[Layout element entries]
....

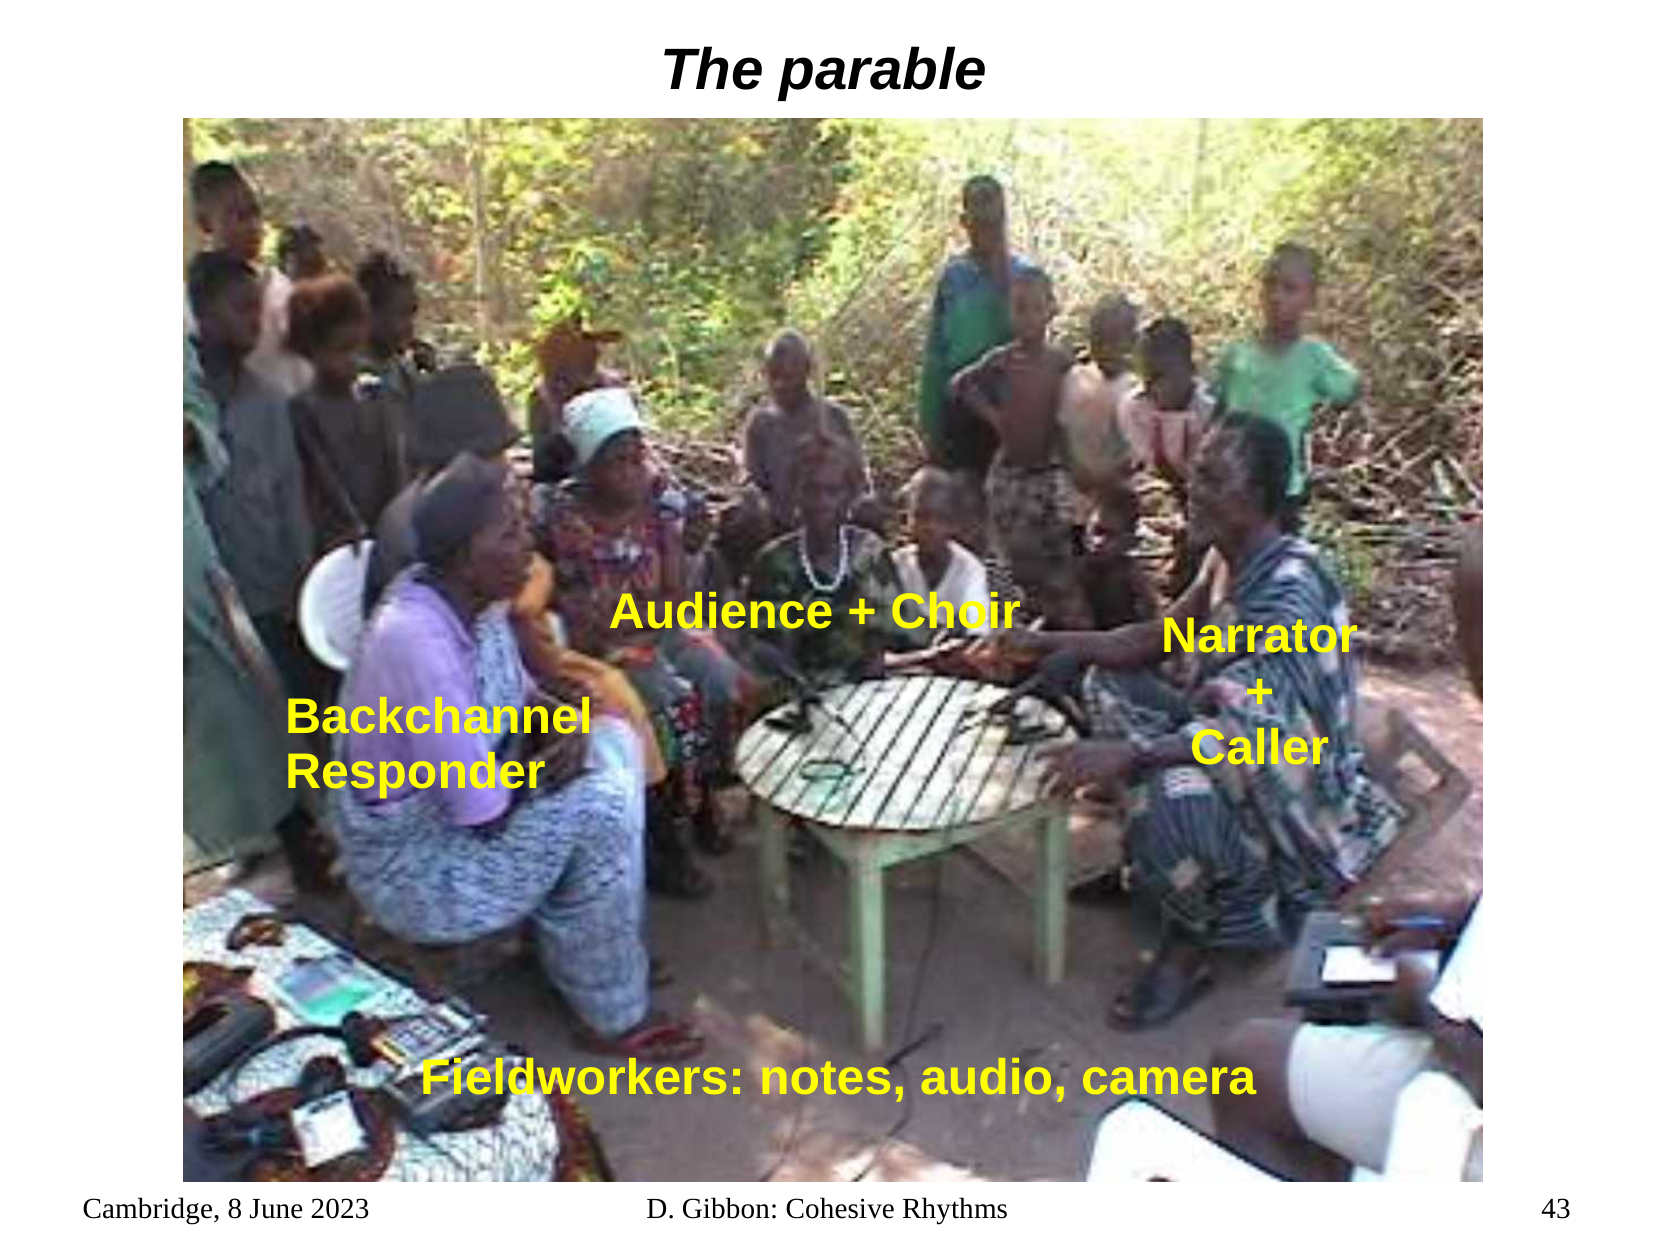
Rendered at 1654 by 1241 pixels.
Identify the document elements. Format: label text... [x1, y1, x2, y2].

text_box Audience + Choir [580, 575, 1064, 650]
text_box Backchannel Responder [270, 680, 641, 814]
text_box Fieldworkers: notes, audio, camera [366, 1042, 1312, 1128]
text_box Narrator + Caller [1111, 600, 1408, 791]
title The parable [11, 19, 1636, 119]
picture [183, 118, 1483, 1182]
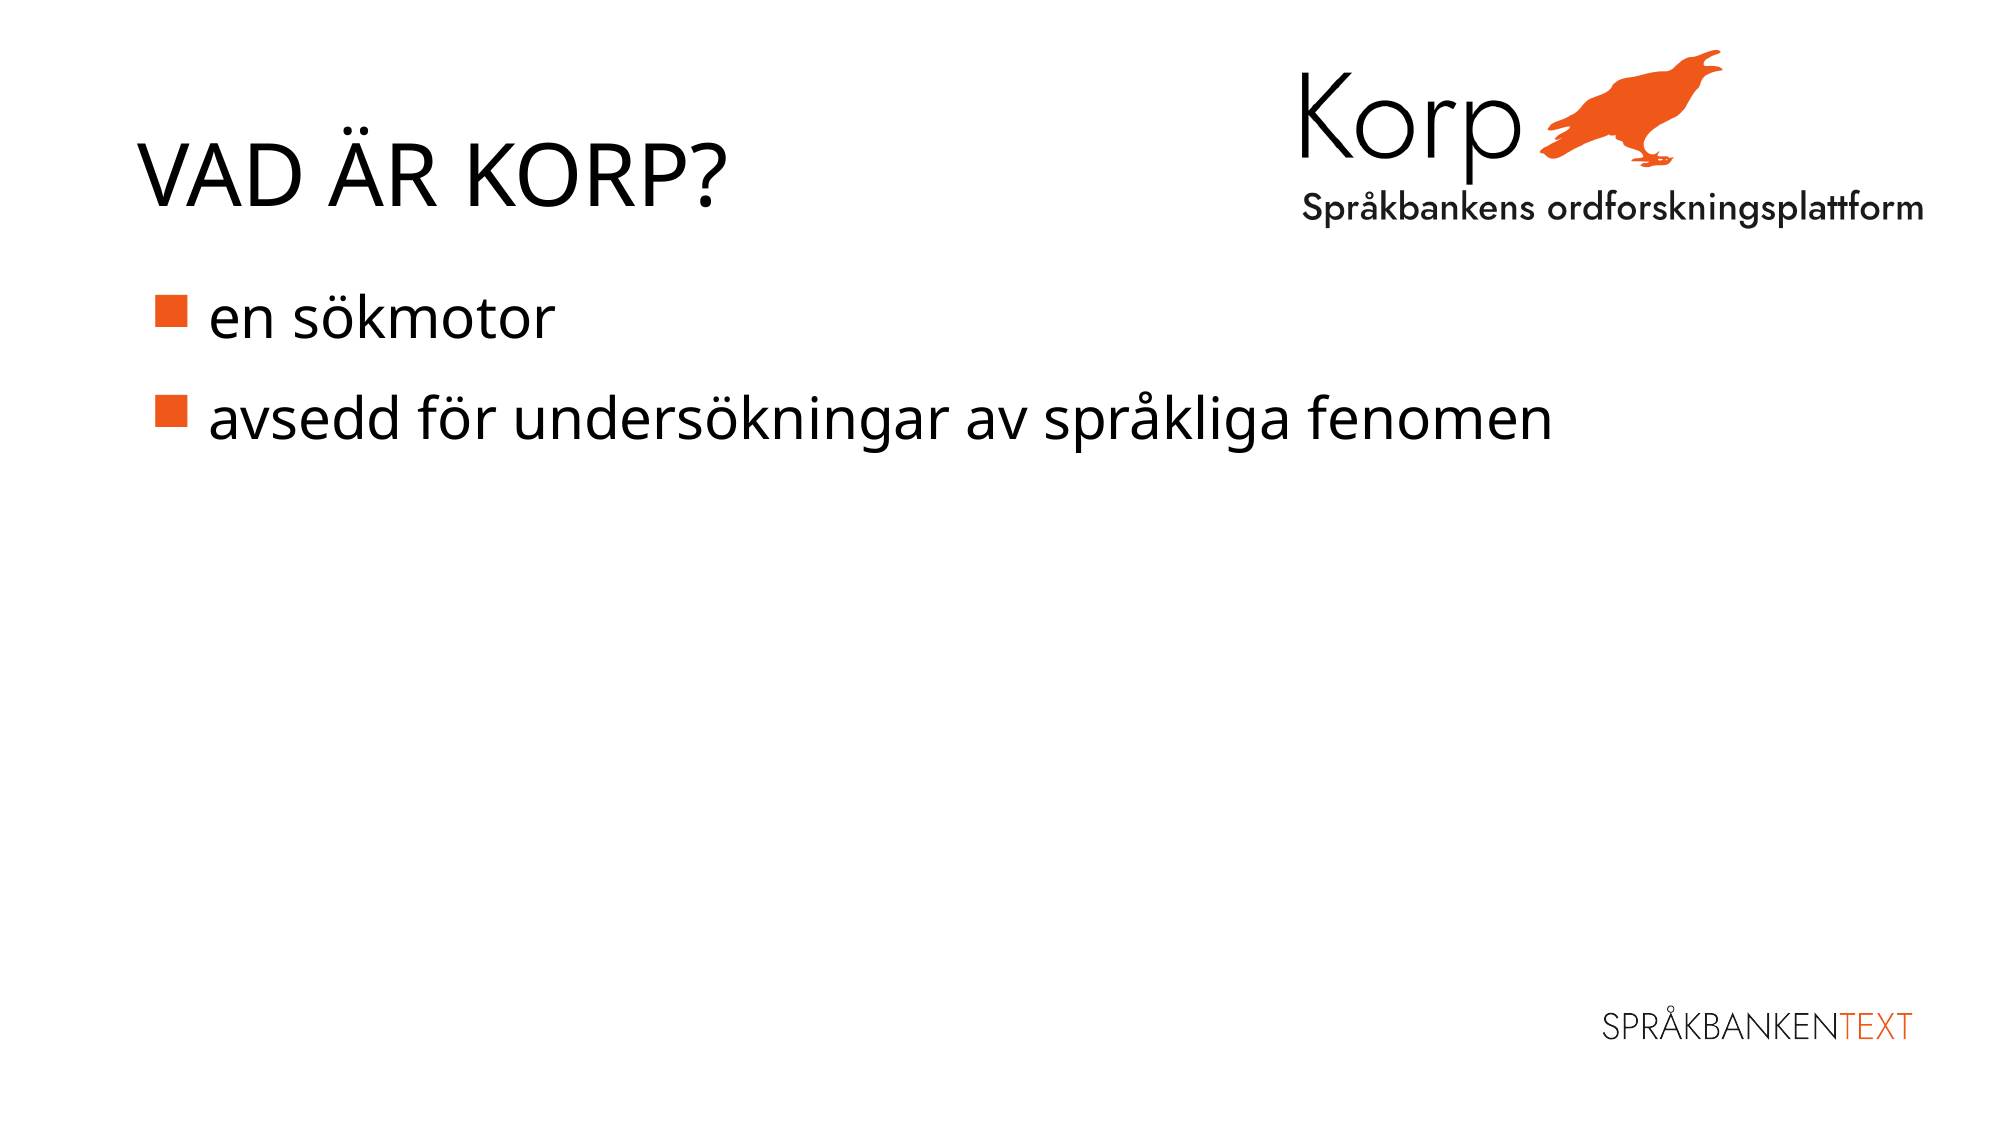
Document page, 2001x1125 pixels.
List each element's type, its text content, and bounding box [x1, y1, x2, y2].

list en sökmotor avsedd för undersökningar av språkliga fenomen [137, 281, 1861, 904]
title Vad är Korp? [137, 109, 1291, 236]
picture [1600, 998, 1959, 1125]
picture [1291, 29, 1938, 241]
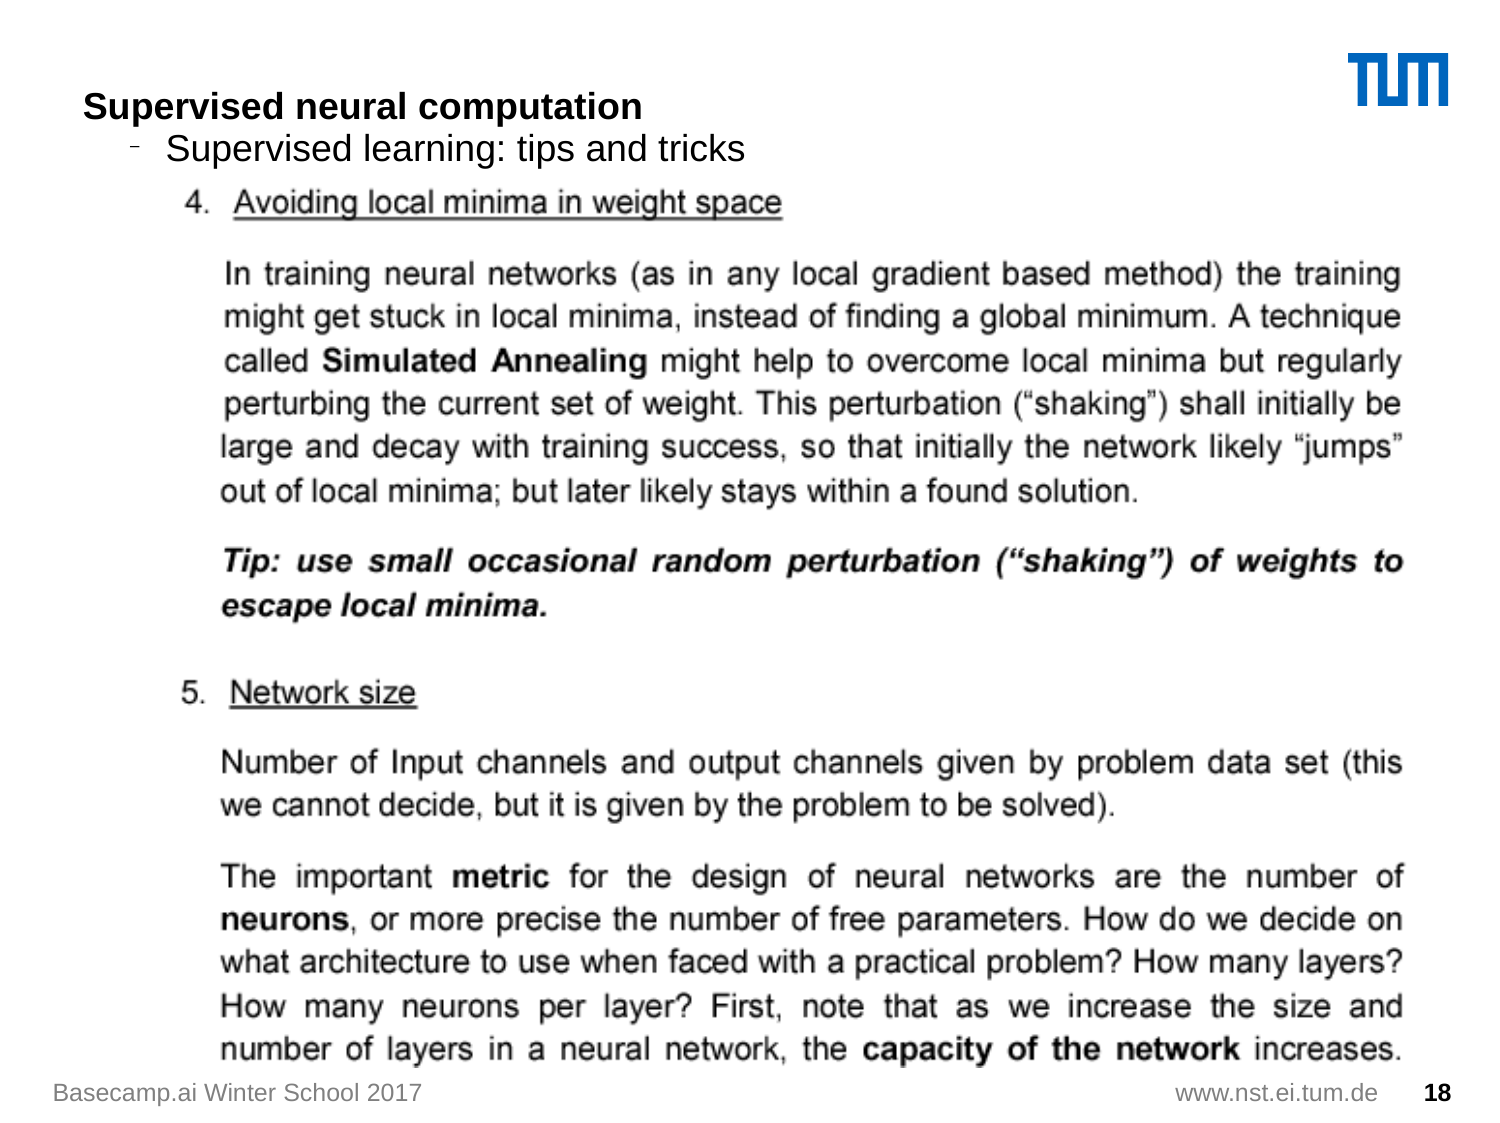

....

__Prompt__:
Copy all of the records above word for word, omitting the pictures.

__Finished answer__:
Rendered at 1654 by 1241 pixels.
Identify the document elements. Format: label text... [x1, y1, x2, y2].

text_box Audience + Choir [580, 575, 1064, 650]
text_box Backchannel Responder [270, 680, 641, 814]
text_box Fieldworkers: notes, audio, camera [366, 1042, 1312, 1128]
text_box Narrator + Caller [1111, 600, 1408, 791]
title The parable [11, 19, 1636, 119]
picture [183, 118, 1483, 1182]
Document page, 2001x1125 pixels.
List each element's type, its text content, and bounding box [x1, y1, x2, y2].

list en sökmotor avsedd för undersökningar av språkliga fenomen [137, 281, 1861, 904]
title Vad är Korp? [137, 109, 1291, 236]
picture [1600, 998, 1959, 1125]
picture [1291, 29, 1938, 241]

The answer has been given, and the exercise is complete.